Progress still needs to be made in all three of these areas, although the lessons we learned during the COVID pandemic have accelerated progress—for now. It is easy for companies to backslide into old behaviors, and my CSCO friends tell me that is indeed happening. Old habits die hard, and keeping the attention of senior business leaders is a hard thing to do as they shift to the latest shiny object in their view.

How have the skills that companies have been looking for from your graduates changed since you started in academia?

The biggest change has been that companies are looking for students who have a broad end-to-end knowledge of supply chain functions but also enough depth to succeed in their first job, which will be in one of those functions. That’s a tough challenge as the content of SCM broadens constantly. The other big thing is a consistent demand for analytics skills, the more the better. Our biggest combination is an SCM major with a business analytics minor—and vice versa for analysts going to work in SCM.

What continues to keep you engaged in supply chain management? 

Wow, it just changes constantly. We have just come through a period of time with COVID that has shaken our notions of business, and global business in particular, to the core, and we are still in reaction mode to what that did to us. Combine that with geopolitical upheaval, both abroad and here in the U.S., and things look very different than they did just five years ago.
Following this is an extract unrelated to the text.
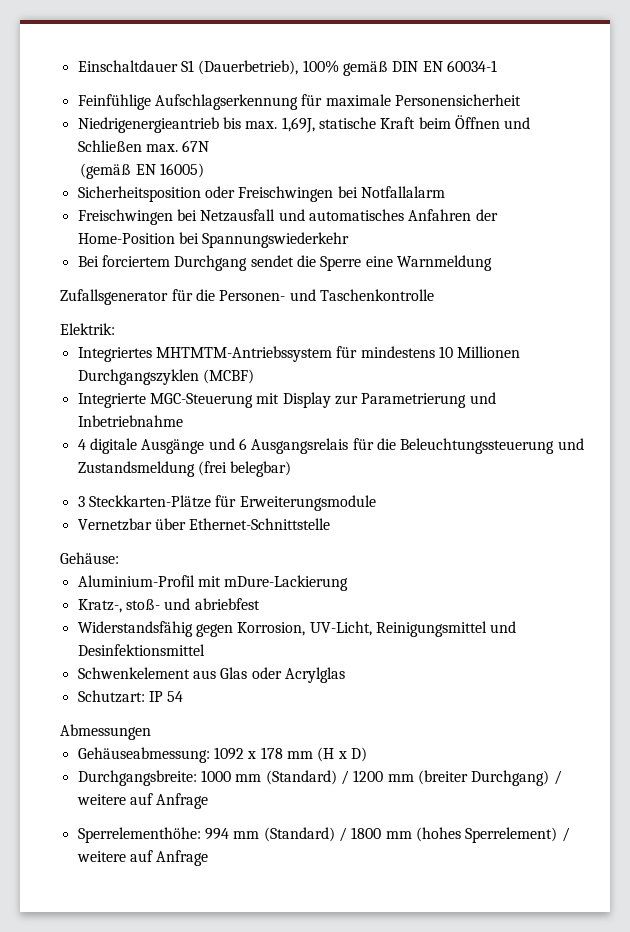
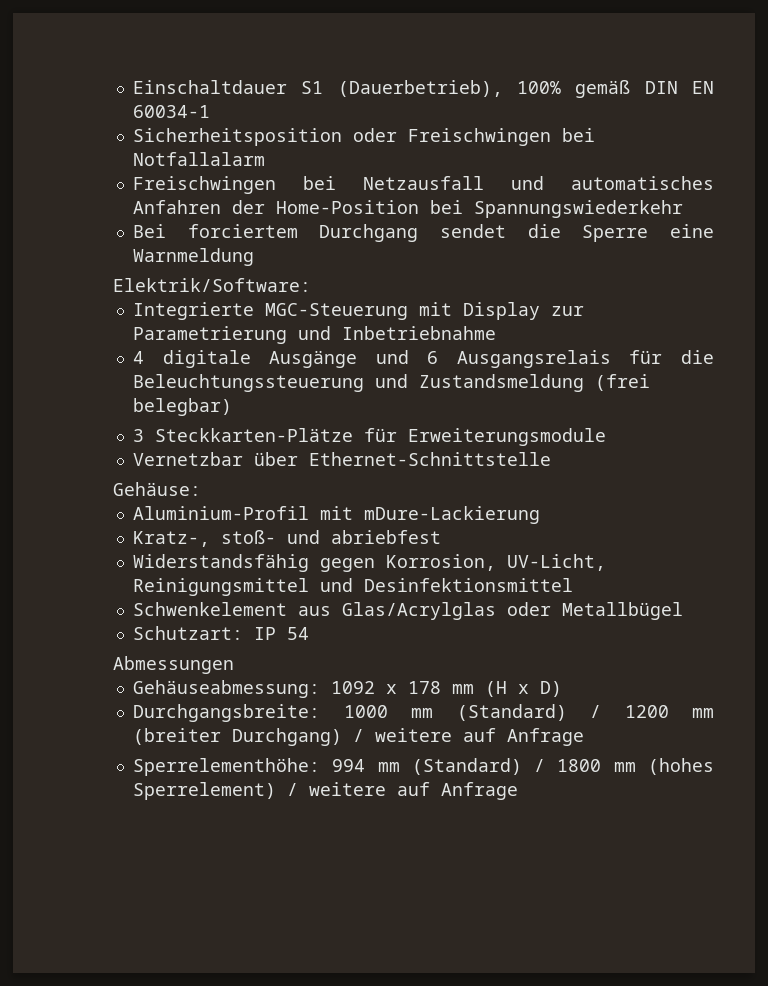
[77,94,522,110] [77,115,531,133] [77,140,210,152] [80,163,205,179] // Feinfühlige Aufschlagserkennung für maximale Personensicherheit // Niedrigenergieantrieb bis max. 1,69J, statische Kraft beim Öffnen und Schließen max. 67N // (gemäß EN 16005) -> (211, 111) none
[60,289,434,305] [60,323,116,335] [77,346,521,362] [77,369,255,385] Zufallsgenerator für die Personen- und Taschenkontrolle // Elektrik: // Integriertes MHTMTM-Antriebssystem für mindestens 10 Millionen Durchgangszyklen (MCBF) -> [113,278,312,292] Elektrik/Software:
[220,667,346,683] Glas oder Acrylglas -> [342,602,684,620] Glas/Acrylglas oder Metallbügel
The assumptions we made during the first 30 years of my career have been challenged, and we are trying to figure out what comes next. If that doesn’t pique your interest, then nothing will. 

A lot of my current research relates to those big trends—what do new global networks look like? How do we focus more on true agility in our supply chains instead of paying it lip service? Can we make supply chain risk management a core capability instead of also just paying it lip service? How can we dramatically change how we do things to take advantage of the information we have at our fingertips, particularly in planning, but also across all supply chain functions? How can we as supply chain leaders make the biggest impact on sustainability?

I won’t be around to figure all this out, but our teams at UT are working on all of these issues and will really be making a mark on knowledge and practice in the years to come.

What has been one of your proudest professional achievements?

Other than winning the CSCMP Distinguished Service Award and being accepted into the Supply Chain Hall of Fame? My proudest achievements are following my students as they move on to their careers and hearing from them how they applied what they learned from me and made a difference in their organizations. I have a file of the emails I get from them, and at the end of the day, the most meaningful thing for me is having a positive impact on the people with whom I work—from my colleagues to the companies I work with—and to all of my students from undergrads to executives.

I hear a lot from my top-performing students, but here is one of my favorite messages from a former student: “Even though I wasn't the most serious student, and earned a 2.5, what I learned helped me to get a job. I had an interview today with the operations manager, production manager, and the engineering guy, and I was able to answer their questions pretty well. I have to say, a lot of that was because of stuff I learned from your class.”